[AIM OF THE TASK]: The answer must be a single number: the count of lines below that contain the string "center".

[MATERIAL FOR THIS TASK]:
::::::

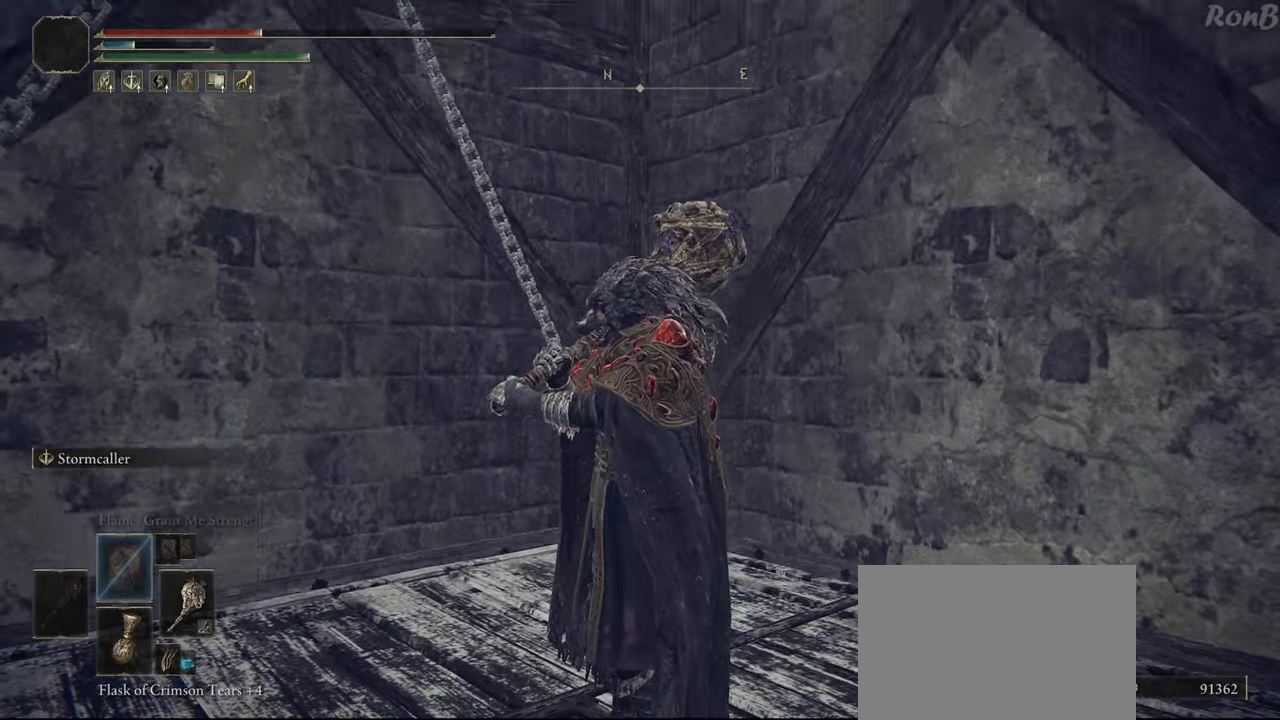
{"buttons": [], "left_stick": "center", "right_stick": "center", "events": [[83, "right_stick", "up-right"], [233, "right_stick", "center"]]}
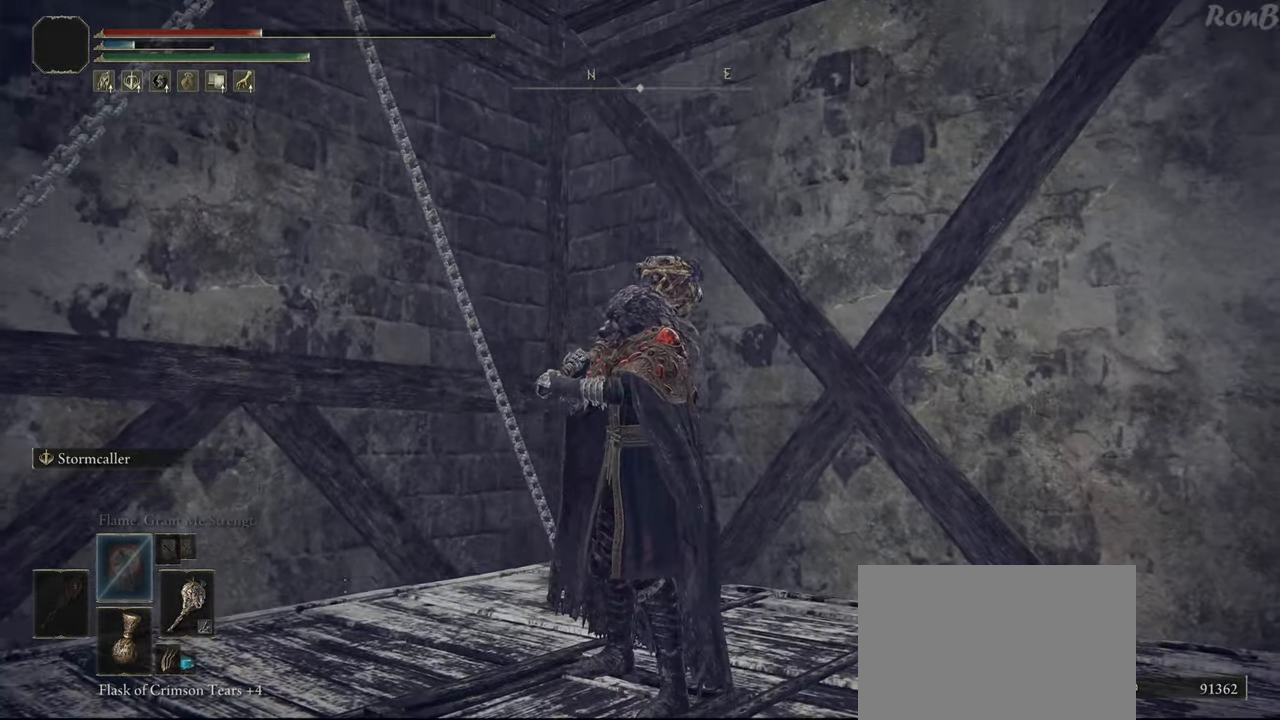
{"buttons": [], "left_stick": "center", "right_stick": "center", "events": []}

::::::

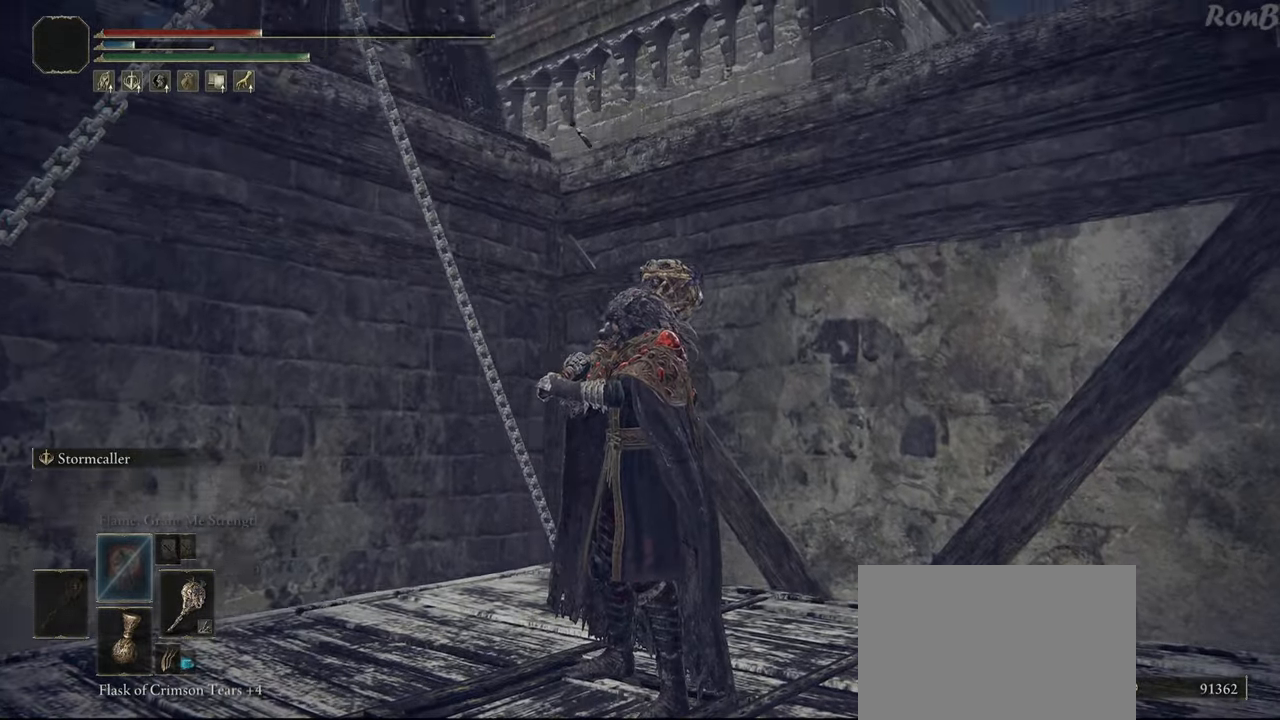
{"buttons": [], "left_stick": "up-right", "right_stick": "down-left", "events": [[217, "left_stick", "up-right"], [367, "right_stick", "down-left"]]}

::::::

[RESPONSE TO THE EXERCISE]: 2